The U.S. Supreme Court discussed the “other property” exception in Saratoga Fishing v. J.M. Martinac & Company, 520 U.S. 875 (1997). In that case, a fishing vessel (manufactured by defendant) sunk due to an engine room fire and resulting flood. After the manufacture and sale of the vessel, the buyer added extra equipment to the vessel, then ultimately sold it to second owner (plaintiff). The court held that equipment added to a product after the manufacturer or distributor selling in the initial distribution chain has sold the product to an initial user is not part of the “product itself.” Accordingly, the court held that plaintiff could recover for economic loss associated with the extra equipment as it constituted “other property” and fell outside of the economic loss rule.
In contrast, in Archstone v. Tocci Building of New Jersey, 101 A.D.3d 1059 (2d Dep’t 2012), the owner of a newly constructed apartment complex brought an action against the manufacturer of artificial stone cladding that allegedly failed to prevent water intrusion, and sought to recover economic losses with respect to the reconstruction of the buildings allegedly resulting from that failure. The court held that plaintiff’s claimed economic losses constituted consequential damages resulting from the alleged design defect and flowing from damage to property which was the subject of plaintiff’s contract with defendant. Accordingly, those alleged damages were not outside the scope of the contractually based economic losses relative to the transaction and the economic loss rule applied.
Similarly, in Weiss v. Polymer Plastics, 21 A.D.3d 1095 (2d Dep’t 2005), plaintiffs sued the manufacturer of the stucco used on the exterior of their home due to resulting water infiltration. The court upheld the dismissal of all tort-based causes of action asserted against them, holding that their tort claims were properly characterized as being for “economic loss” due to product failure. As such, plaintiffs’ claims were for direct loss to the stucco siding itself and consequential damages to the plywood substrate attached to their home, both of which constituted “economic loss” and are barred by the economic loss rule.

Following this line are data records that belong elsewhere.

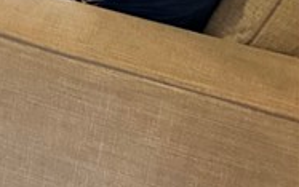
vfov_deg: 7.5
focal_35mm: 151
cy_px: -392
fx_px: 1231
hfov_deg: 10.8
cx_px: -518
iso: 500
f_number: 1.6
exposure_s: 1/60
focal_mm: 5.96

The court reached the same result in Washington Apts., L.P. v. Oetiker, 43 Misc. 3d 265 (Erie County 2013). This case concerned allegedly defective plumbing clamps installed as part of a new plumbing system during building renovation. The owner of the apartment building sued the manufacturer, distributor, and supplier of the clamps, as well as the general contractor, asserting products liability and negligence causes of action. The court held that plaintiff’s allegations that the clamps failed to perform their intended purpose and caused damage to the renovated premises did not constitute loss to “other property” and accordingly these claims were barred by the economic loss rule.
The “Economic Loss Rule reflects the principle that damages arising from the failure of the bargained-for consideration to meet the expectations of the parties are recoverable in contract, not tort.” Bristol-Myers Squibb, Indus. Div. v. Delta Star, 206 A.D.2d 177, 181 (4th Dep’t 1994). In theory, this rule is a simple one; however, its application can be complex and nuanced. A clear understanding of this common law principle is crucial to defending many cases, obtaining dismissal of claims that are barred, and limiting exposure subject to the language of the original contract.